ГЛАВА ДЕСЯТАЯ


   Для него теперь не было дневной жизни. Днем он не мог взглянуть людям в глаза, беспечно, как прежде, пропахать из конца в конец Пекашино. Днем он отлеживался на подворье у Марфы Репишной, в тесном бревенчатом срубике, в котором окончил свои земные дни Евсей Мошкин.
   Жизнь для него начиналась лишь вечером, когда осенняя темень накрывала землю. Вот тогда он выбирался из своего логова, жадно, полной грудью вдыхал свежий вечерний воздух, разминал затекшие ноги.
   По деревне шел медленно, принюхивался к ее привычным вечерним запахам, вслушивался в знакомые голоса в заулках, с ненасытным любопытством вглядывался в ярко освещенные окошки домов, а если попадались навстречь люди, замирал, не шевелился, пока не проходили мимо.

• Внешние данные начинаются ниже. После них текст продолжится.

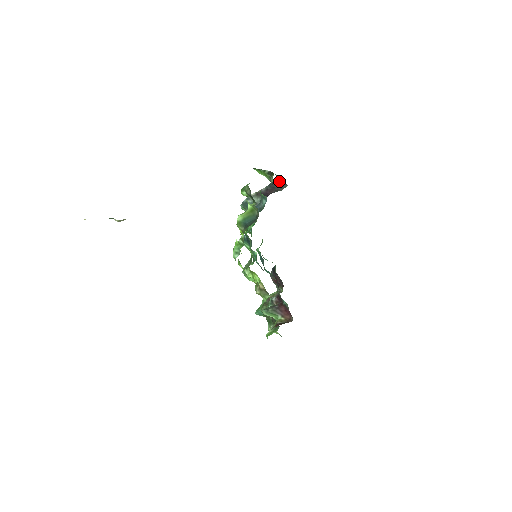
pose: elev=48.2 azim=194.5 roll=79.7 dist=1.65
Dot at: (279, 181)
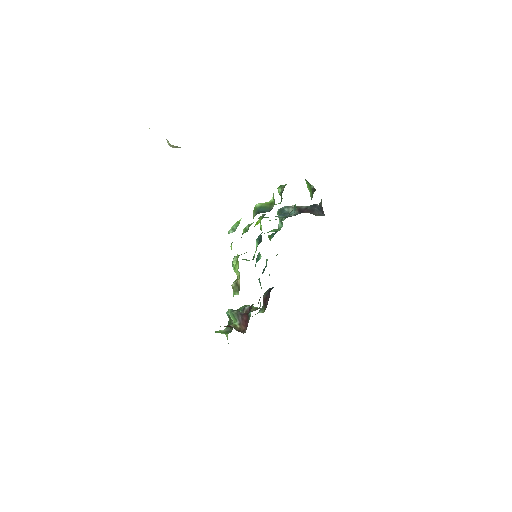
Dot at: (321, 207)
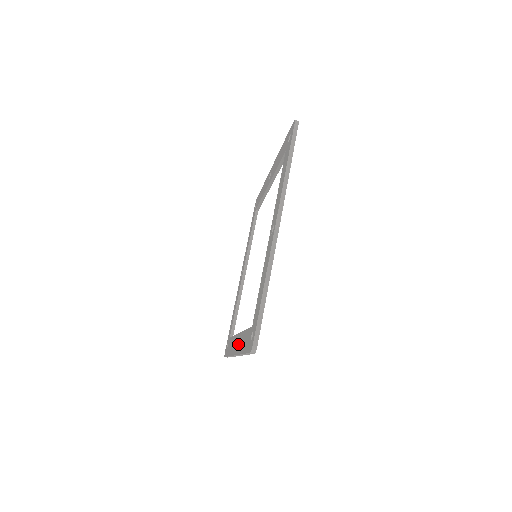
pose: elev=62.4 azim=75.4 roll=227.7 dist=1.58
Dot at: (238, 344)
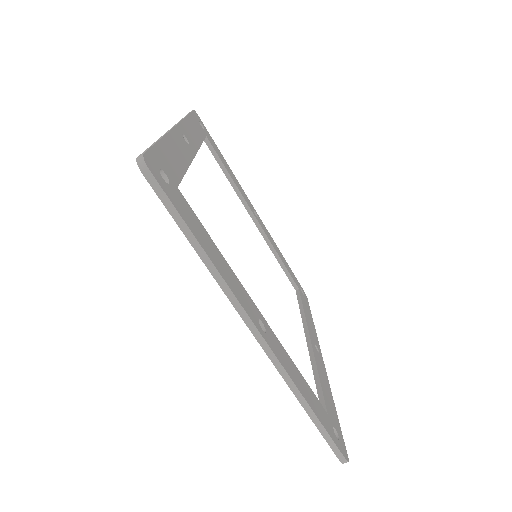
Dot at: occluded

   Так доходил он до Анфисы Петровны и тут стоп: дальше дороги для него не было. Он даже посмотреть не решался в ту сторону, где стоял разоренный им дедовский дом…

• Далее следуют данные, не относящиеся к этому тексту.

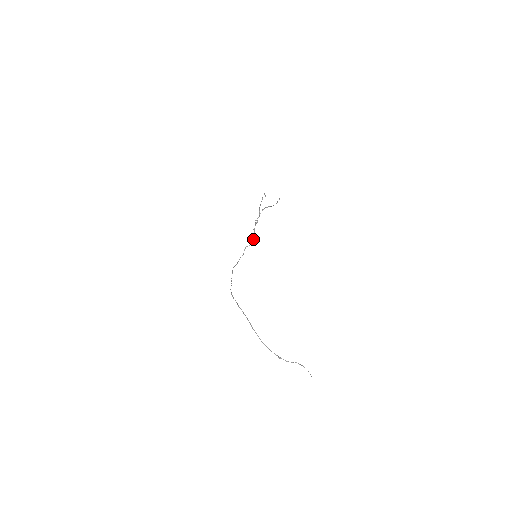
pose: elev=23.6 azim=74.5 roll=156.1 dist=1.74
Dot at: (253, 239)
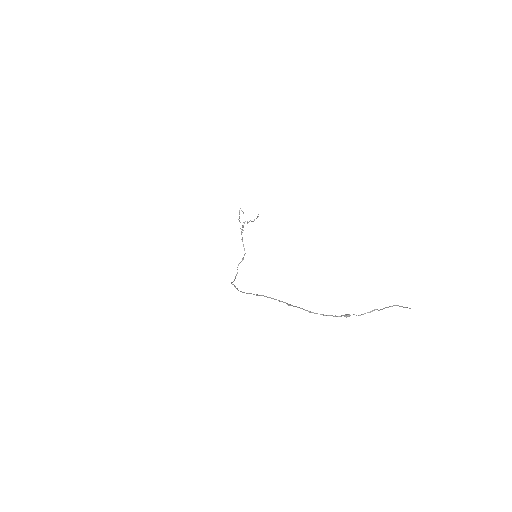
Dot at: (244, 250)
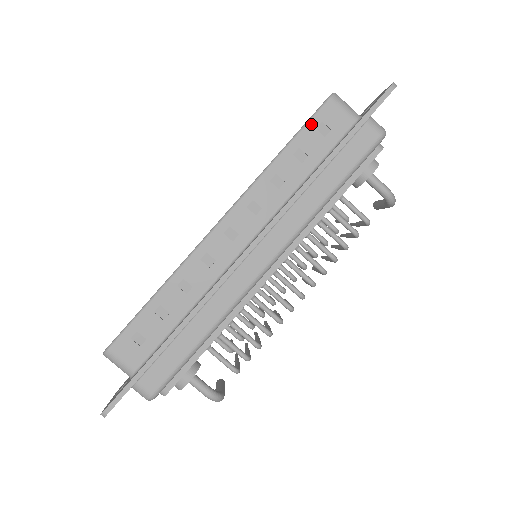
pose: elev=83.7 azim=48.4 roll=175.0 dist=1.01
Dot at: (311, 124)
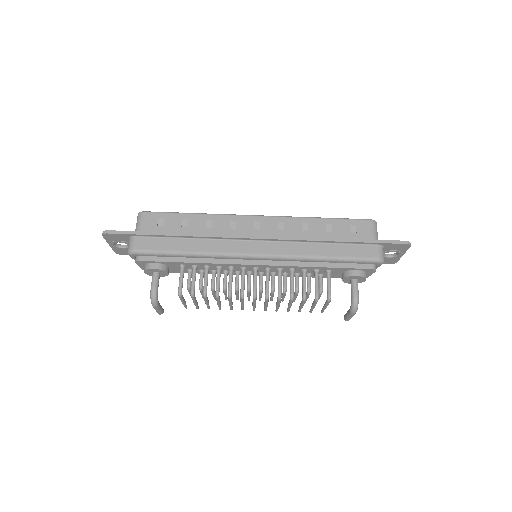
Dot at: (349, 221)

   Больше всего его тянули к себе два дома – дом Михаила и дом покойной Семеновны, в котором теперь жила с братьями Лиза.
   К Михаилу на усадьбу не попадешь – собака, и он довольствовался тем, что подолгу, чуть ли не часами простаивал возле его бани. В непроглядной темени звонко, раскатисто играла стальным кольцом входная калитка, и он сразу узнавал своего бывшего дружка-приятеля – по поступи, тяжелой и основательной, как все, что делал Михаил, и, конечно же, по пряслинскому запаху: солнцем, хлебным духом, конем вдруг прорежет ночь.
   На Лизу, на ее домашнюю жизнь с братьями и детьми он смотрел через окошко. Окна у Семеновны низкие – на аршин дом врос в землю, – и если глянуть поверх занавески, то вся изба у тебя как на ладони.
   И вот каждый вечер одно и то же виделось ему: годовалые ребятишки, ползающие по просторному некрашеному полу, Петр и Григорий – то за столом за какой-нибудь домашней работой, то за книгой, за газетой – и она, Лиза, его бывшая жена…
   Близко, совсем рядом была Лиза, одна рама, одно стекло разделяло их, и в то же время она была невообразимо, недосягаемо далеко от него. Как звезда. Как другая планета…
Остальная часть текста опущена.